▶ [Source passage]

↓↓↓

A couple of them. With the better-than-expected fundamentals in the quarter, what is the company's propensity to redeem more debt at this point?

Walter Ulloa

Analyst

Well, Michael, that's something we talk about all the time. And I -- it's certainly something that's at the top of our list in terms of priorities. So as we move through the year here, we'll look at that more closely.

Michael Kupinski

Analyst

I know in the past you've kind of gauged the economic outlook in determining whether or not to build cash or to buy back debt. I was just wondering the fact that the fundamentals are little bit more strong here right now, is it -- it seem more likely that you might be more interested in buying back debt?

Walter Ulloa

Analyst

That's an excellent point. We just redeemed $20 million of our bond. And we are feeling better about the quarter or about the year, I should say, given our performance in second quarter. And also the momentum that we have as we move into third quarter here, political is going to get even bigger, we believe, in the second half of the year. And what's interesting about this year, I was just thinking about it, we've got Olympics in -- on NBC, and I can remember in the past, I don't know how many years this goes back, but Olympics would start and would just -- or before they started, they would just drain every dollar out of the market. It didn't matter whether it was Spanish language or whatever. But this time around, because of the great platform that we built and the excellent work we're doing in managing our assets, you see the results of second quarter, plus 8%, top line; plus 6%, core in our TV group, excluding retrans and political, and then we've got great momentum going into third with our core advertising categories. So we're confident about a good year.

↑↑↑

▶ [Required actions]
1. Please copy the earnings call excerpt word for word, from "I know in the" up to and including "buying back debt?".
2. Pick up the earnings call excerpt after its last sentence and keep it going.
The lines that come after the earnings call excerpt aren't needed.

▶ [Material supplied]
↓↓↓

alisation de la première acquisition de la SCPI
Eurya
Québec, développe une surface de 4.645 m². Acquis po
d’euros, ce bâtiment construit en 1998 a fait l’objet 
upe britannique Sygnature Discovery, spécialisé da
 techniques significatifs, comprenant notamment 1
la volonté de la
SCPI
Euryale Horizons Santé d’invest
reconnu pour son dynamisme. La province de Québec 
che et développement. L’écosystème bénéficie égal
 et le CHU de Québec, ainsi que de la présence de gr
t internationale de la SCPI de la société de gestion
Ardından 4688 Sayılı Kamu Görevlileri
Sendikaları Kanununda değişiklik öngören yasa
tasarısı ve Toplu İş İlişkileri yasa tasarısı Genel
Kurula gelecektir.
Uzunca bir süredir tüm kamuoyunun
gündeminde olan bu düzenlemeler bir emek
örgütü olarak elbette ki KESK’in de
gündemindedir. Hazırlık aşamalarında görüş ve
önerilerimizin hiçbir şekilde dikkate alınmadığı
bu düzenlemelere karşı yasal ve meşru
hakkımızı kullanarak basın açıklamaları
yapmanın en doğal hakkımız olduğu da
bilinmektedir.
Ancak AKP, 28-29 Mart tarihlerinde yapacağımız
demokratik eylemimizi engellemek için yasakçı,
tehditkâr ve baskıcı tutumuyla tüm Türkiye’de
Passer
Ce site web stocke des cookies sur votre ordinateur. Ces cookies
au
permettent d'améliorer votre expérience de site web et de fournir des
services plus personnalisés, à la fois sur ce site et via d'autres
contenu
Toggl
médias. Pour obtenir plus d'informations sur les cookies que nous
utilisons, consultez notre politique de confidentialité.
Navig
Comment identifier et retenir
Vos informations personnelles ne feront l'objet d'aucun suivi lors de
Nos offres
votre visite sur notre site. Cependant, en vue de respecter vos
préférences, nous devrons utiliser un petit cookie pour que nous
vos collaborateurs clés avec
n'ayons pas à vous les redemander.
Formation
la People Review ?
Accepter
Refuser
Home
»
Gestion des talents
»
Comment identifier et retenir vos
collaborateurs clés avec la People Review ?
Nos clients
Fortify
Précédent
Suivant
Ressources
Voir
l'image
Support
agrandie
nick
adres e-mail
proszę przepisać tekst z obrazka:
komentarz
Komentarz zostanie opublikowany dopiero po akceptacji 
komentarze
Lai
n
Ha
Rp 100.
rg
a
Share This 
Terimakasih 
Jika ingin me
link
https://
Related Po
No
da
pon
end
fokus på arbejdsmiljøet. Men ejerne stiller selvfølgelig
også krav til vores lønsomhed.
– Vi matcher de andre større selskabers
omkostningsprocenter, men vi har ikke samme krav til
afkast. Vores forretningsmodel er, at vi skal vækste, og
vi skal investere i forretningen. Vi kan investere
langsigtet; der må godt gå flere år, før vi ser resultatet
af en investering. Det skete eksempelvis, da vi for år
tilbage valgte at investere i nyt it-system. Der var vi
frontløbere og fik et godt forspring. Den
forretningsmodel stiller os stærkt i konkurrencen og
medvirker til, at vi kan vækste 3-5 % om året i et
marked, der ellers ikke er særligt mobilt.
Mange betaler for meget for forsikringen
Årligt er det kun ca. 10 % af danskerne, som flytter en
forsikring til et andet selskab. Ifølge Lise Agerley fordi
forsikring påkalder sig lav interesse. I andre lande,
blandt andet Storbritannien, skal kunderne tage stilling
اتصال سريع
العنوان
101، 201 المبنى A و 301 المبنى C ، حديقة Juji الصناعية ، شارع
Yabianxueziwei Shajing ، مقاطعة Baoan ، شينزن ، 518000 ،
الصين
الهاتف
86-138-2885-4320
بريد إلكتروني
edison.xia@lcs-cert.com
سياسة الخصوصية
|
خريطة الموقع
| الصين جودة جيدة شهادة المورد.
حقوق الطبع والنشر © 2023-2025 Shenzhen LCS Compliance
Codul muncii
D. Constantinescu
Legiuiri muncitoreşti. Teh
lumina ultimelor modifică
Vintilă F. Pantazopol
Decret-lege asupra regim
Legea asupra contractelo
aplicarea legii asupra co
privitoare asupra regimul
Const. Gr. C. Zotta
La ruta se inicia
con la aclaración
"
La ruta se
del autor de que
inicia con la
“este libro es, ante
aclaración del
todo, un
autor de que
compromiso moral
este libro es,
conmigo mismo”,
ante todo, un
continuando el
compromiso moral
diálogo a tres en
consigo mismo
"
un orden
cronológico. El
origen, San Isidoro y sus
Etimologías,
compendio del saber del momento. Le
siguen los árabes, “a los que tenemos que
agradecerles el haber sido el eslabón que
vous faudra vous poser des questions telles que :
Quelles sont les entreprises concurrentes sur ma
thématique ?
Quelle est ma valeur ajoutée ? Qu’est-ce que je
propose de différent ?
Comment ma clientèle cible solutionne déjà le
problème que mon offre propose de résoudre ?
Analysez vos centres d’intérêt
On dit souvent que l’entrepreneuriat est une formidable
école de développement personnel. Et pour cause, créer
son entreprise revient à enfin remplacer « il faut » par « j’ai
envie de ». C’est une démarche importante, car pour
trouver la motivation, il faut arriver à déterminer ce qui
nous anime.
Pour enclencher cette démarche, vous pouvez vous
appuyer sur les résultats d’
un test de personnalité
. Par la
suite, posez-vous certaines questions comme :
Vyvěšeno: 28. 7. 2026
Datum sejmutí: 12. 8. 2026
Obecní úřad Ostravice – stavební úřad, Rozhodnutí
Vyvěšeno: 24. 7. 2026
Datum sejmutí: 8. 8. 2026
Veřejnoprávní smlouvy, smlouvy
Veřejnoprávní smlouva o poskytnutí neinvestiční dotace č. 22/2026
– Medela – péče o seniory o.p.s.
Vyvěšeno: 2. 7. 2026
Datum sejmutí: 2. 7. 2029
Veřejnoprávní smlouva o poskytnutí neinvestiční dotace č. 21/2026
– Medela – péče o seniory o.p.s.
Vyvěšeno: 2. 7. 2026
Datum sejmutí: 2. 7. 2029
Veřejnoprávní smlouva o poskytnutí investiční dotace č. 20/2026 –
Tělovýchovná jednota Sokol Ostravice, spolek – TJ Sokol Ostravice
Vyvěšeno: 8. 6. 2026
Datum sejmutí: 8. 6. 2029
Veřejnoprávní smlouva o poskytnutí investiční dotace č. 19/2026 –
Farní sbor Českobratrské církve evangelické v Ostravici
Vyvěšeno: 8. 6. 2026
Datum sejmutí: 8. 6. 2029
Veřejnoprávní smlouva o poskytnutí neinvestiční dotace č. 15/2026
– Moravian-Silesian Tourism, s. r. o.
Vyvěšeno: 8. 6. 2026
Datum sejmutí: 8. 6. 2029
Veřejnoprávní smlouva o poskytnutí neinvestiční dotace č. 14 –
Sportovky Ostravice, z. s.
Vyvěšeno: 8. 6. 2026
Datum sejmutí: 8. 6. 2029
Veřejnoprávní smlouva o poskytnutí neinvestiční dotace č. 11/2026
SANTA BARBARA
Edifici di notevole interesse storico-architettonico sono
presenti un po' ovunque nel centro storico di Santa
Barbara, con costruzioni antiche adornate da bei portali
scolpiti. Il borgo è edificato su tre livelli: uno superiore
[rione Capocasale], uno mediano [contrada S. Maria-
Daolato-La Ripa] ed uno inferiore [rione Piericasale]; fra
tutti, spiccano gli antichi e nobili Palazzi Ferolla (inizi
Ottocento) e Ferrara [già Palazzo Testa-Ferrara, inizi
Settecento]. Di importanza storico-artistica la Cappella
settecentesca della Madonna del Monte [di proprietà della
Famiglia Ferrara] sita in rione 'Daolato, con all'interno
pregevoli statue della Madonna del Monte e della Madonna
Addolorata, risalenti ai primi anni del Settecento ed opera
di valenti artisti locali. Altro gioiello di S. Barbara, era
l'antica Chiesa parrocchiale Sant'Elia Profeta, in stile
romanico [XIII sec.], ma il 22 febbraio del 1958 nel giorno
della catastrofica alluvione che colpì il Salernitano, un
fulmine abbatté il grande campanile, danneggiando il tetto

↑↑↑

▶ [Answers given]
1.
I know in the past you've kind of gauged the economic outlook in determining whether or not to build cash or to buy back debt. I was just wondering the fact that the fundamentals are little bit more strong here right now, is it -- it seem more likely that you might be more interested in buying back debt?

2.
Michael Kupinski

Analyst

Not to take anything from you, it seems like Univision ratings are doing quite well against the Olympics anyway, too.

Walter Ulloa

Analyst

Absolutely. They're doing a great job.

Michael Kupinski

Analyst

In talking about Univision, any thoughts about swapping stations? I know at one point, that you were thinking that maybe you can accomplish this by year end. Now that it might be a little bit complicated by the fact that there's been some station acquisitions that fairly decent multiples and was wondering if that has complicated anything or you're still on track in terms of swapping stations with them?

Walter Ulloa

Analyst

We continue to talk to Univision. Haven't here recently, but we have in the past -- this past year about potential asset swaps that might benefit them or us. But we haven't been able to execute on anything yet, but that doesn't mean we won't. I mean, they've got -- they have a great portfolio of assets that we think will be helpful to us. We have some assets that might be helpful to them, so we continue with talk to them. We've got a great relationship with all the people at Univision.

Michael Kupinski

Analyst

And just couple of 2 quick questions. Then, obviously, the pace of political is really heated up here. And it looks like it -- you're going to exceed my expectations, certainly, at least. When you look at the third quarter, are you having any thoughts on the -- what the political might be in the third quarter and what you might think TV might do in terms of political for the year?

Walter Ulloa

Analyst

Well, here's what I'll say. We don't give guidance except for we will inform our investors in the market about a month that's closed before we get on the call like we did here with July. But we won't give guidance for the quarter or guidance for the year. But we did say early in the year that we expect to do $10 million of political in 2012 versus $8 million in 2008. That's a 25% increase over 2008, and we still stand by that estimate.

Michael Kupinski

Analyst

It seems a little conservative now when you guys are repeating that number by almost triple digits.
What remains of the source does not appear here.